10.4111/kju.2010.51.3.165
- Author:
Kyung Won SEO
1
;
Byung Hoon KIM
;
Choal Hee PARK
;
Chun Il KIM
;
Hyuk Soo CHANG
Author Information
1. Department of Urology, Keimyung University School of Medicine, Daegu, Korea. sangraal@dsmc.or.kr
- Publication Type:Original Article
- Keywords:
Urinary bladder neoplasms;
Recurrence;
BCG vaccine
- MeSH:
Bacillus;
BCG Vaccine;
Carcinoma in Situ;
Humans;
Medical Records;
Recurrence;
Urinary Bladder;
Urinary Bladder Neoplasms;
Urology
- From:Korean Journal of Urology
2010;51(3):165-170
- CountryRepublic of Korea
- Language:English
-
Abstract:
PURPOSE: The European Organization for Research and Treatment of Cancer (EORTC) scoring system and risk table were introduced in the 2008 European Association of Urology guidelines on TaT1 bladder cancer. We compared the recurrence and progression rate between EORTC risk tables and author's patients who underwent transurethral resection of bladder cancer (TURB) following intravesical Bacillus Calmette-Guerin (BCG) instillation. MATERIALS AND METHODS: The medical records of 251 patients who underwent TURB and were diagnosed with non-muscle-invasive bladder cancer from l993 to 2007 were analyzed. The patients were divided into 2 groups: the recurrence group and the progression group. According to the EORTC scoring system, the patients in each group were categorized in terms of number of tumors, tumor size, prior recurrence rate, T category, carcinoma in situ, and pathologic grade and the scores were summed.
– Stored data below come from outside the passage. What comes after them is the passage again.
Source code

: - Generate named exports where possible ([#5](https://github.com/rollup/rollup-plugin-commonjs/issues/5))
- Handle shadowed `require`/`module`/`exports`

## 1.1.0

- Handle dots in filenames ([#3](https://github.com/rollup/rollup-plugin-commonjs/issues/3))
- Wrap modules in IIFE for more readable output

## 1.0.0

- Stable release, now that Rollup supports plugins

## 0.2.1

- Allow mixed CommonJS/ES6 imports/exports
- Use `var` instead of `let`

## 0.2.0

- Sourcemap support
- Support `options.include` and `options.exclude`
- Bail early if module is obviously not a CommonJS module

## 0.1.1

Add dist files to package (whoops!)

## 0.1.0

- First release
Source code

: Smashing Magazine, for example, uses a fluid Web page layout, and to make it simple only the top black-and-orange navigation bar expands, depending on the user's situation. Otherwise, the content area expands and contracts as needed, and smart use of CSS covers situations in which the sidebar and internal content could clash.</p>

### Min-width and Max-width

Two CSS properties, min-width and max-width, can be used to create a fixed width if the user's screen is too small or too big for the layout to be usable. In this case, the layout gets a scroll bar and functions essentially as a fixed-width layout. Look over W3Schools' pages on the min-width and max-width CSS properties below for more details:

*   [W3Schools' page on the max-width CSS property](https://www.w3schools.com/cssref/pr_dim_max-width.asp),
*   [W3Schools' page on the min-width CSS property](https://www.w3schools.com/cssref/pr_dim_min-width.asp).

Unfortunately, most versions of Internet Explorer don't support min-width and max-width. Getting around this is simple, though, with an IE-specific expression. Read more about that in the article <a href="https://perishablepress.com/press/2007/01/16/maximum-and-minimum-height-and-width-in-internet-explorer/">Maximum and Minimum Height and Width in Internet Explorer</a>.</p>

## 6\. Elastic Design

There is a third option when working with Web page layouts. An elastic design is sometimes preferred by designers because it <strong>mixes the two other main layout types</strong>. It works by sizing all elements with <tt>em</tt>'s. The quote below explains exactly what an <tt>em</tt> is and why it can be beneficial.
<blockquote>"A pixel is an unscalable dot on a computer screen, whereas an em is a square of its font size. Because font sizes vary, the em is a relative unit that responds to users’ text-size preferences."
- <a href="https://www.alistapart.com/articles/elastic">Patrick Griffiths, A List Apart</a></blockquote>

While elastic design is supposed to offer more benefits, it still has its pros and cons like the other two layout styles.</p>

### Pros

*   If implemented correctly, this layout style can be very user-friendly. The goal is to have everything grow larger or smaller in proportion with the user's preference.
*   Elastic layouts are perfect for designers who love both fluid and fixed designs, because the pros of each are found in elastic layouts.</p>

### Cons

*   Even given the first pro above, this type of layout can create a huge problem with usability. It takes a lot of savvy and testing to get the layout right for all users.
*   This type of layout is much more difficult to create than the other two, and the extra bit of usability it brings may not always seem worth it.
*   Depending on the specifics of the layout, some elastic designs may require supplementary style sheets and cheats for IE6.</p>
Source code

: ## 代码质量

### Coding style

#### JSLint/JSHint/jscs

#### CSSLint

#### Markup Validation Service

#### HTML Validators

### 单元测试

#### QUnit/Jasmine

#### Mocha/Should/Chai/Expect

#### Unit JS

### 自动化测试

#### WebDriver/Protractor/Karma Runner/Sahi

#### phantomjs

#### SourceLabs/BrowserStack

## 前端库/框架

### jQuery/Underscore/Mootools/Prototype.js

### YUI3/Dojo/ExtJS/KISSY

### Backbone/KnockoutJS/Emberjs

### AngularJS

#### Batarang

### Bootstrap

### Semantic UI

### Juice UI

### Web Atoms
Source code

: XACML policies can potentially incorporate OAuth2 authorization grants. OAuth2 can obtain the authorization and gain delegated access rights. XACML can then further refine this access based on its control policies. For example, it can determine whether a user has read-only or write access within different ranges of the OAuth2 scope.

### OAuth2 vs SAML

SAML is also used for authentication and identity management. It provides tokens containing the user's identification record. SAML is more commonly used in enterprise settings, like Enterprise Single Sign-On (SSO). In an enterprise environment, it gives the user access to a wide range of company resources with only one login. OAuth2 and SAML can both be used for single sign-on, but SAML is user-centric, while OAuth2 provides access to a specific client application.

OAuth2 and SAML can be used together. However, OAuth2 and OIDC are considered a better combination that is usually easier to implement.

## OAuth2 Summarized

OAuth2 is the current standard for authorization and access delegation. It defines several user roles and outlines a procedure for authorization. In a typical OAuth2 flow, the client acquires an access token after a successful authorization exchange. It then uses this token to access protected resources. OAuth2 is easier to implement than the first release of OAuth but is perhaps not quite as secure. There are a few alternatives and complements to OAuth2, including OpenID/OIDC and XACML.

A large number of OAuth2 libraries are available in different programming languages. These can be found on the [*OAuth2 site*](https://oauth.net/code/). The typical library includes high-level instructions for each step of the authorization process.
According to the summed scores, the recurrence group and the progression group were divided into 3 subgroups: low, intermediate, and high risk, respectively. The recurrence rate and progression rate of each group were compared with the EORTC risk tables. RESULTS: The recurrence rate and progression rate were almost similar to the EORTC risk tables. However, the recurrence rate was low in the intermediate-risk group. CONCLUSIONS: Clinical utilization of the EORTC scoring system and risk tables is very effective in predicting the recurrence and progression of non-muscle-invasive bladder cancer and in selecting treatment.